То есть, разумеется, для этого вопроса уже разработан малый джентльменский набор ответов.
Первый: русские замкнуты на своих проблемах, а выйди они вовне, на простор универсальных историй, наднациональных коллизий, модных на Большом Рынке жанров – и будет им счастье.
Второй ответ прямо противоположен: об универсальном – никому не нужно, писать надо о своем, уникальном и экзотическом. Только этим и зацепишь пресыщенную публику.
Третий ответ добавляет к предыдущему, что вся эта уникальность беллетризованного опыта – мертвому припарки, если сама страна не производит мировых трендов, хотя бы как делал это СССР и в самом своем революционном начале, и в гагаринской середине, и в перестроечном конце. Об этом мне в Нью-Йорке говорил Захар Прилепин: «Просто Россия как страна никому не любопытна. Вот грохнется у нас что-нибудь громкое со стола на пол – тогда они посмотрят в нашу сторону. Этому рынку надо себя навязывать вкупе с Большой Историей, с, черт их побери, холодной войной или ещё каким-нибудь громокипящим продуктом».
И есть ответ четвертый – про то, что Россия ценна миру только как исследователь моральных бездн, и именно этого от нее ожидают. Лишь герой, в любом жанровом ландшафте – семейного эпоса, как у Толстого, криминально-социальной драмы, как у Достоевского, хроники Гражданской войны, как у Шолохова и Пастернака, и всяком ином вообразимом, – ухающий в трясину вопросов добра и зла, есть русский герой, заточенный под экспортный успех, и пока мы не найдем его заново среди отката и распила родных осин, о заграницах можно не беспокоиться.
* * *
В программе нью-йоркского вечера – писательские чтения на крыше «Dream Hotel». По ту сторону глубокоэшелонированного кордона тьма народу и уже кончилась бесплатная выпивка.
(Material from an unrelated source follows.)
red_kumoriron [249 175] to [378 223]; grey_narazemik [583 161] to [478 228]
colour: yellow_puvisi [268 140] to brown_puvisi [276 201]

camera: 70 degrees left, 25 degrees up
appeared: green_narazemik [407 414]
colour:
На одном ярусе поет на своем постмодернистском эсперанто вдохновенный Псой Короленко, на другом Быков читает стихи про Россию, писатели и не-писатели бродят с пустеющими бокалами, шумно, темно и тесно, как, если верить автору главного ирландского бестселлера всех времен Джойсу, в аду. «Кэн ю хиа энисинг?» – спрашивает одна стоящая в толпе вокруг Быкова длинноногая эбонитовая красавица другую. «Йес, бат ай донт андэрстенд», – отвечает та. «Кому сестра, а мне газета, газета жизнь, прикинь, братан!» – протяжно читает Быков.